* Instructions to follow: In the data below, rewrite the lines from the one containing "What is the" up to and including the one containing "Where does the", changing "point" to "marker" and keeping everything else the same. Leave the pictures out of your answer.

* Extracted material:
----------------
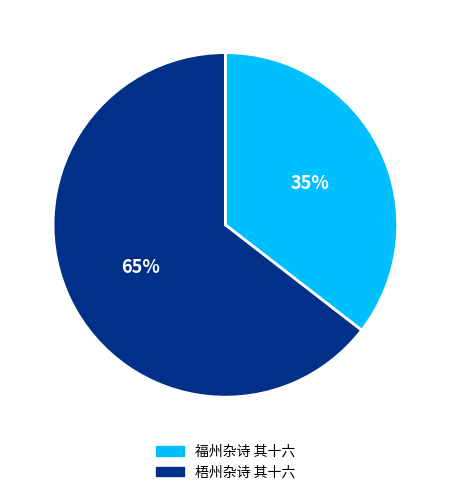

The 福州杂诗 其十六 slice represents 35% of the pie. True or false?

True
----------------
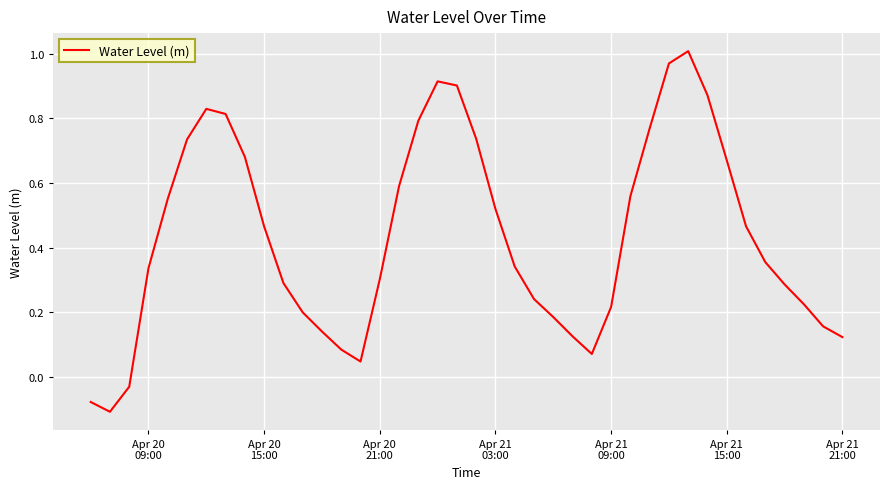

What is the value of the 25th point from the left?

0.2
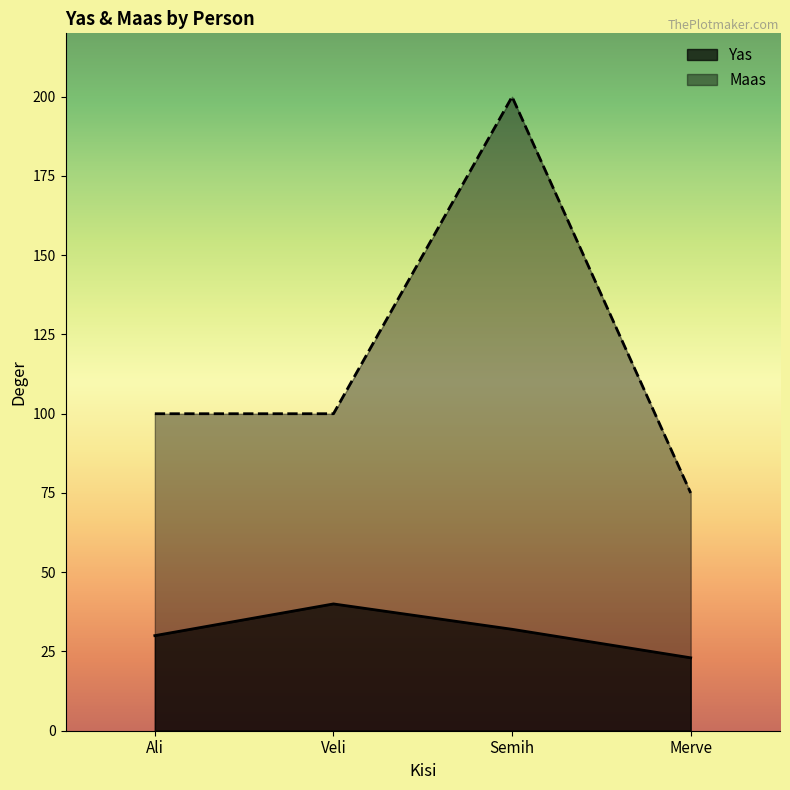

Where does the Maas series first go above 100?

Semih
----------------
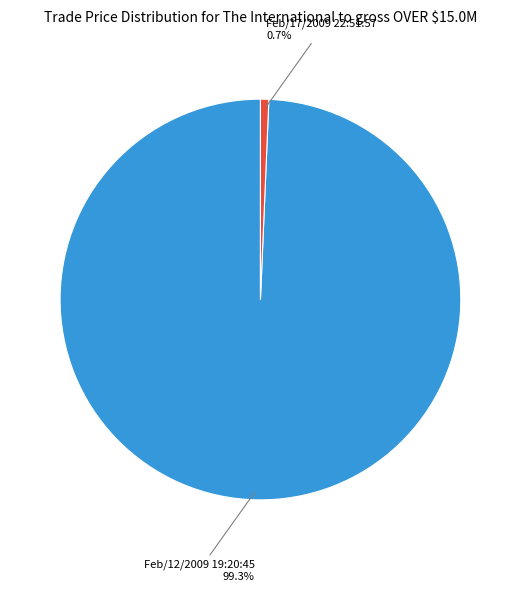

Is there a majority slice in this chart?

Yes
----------------
* Exercise output:
What is the value of the 25th marker from the left?

0.2

Where does the Maas series first go above 100?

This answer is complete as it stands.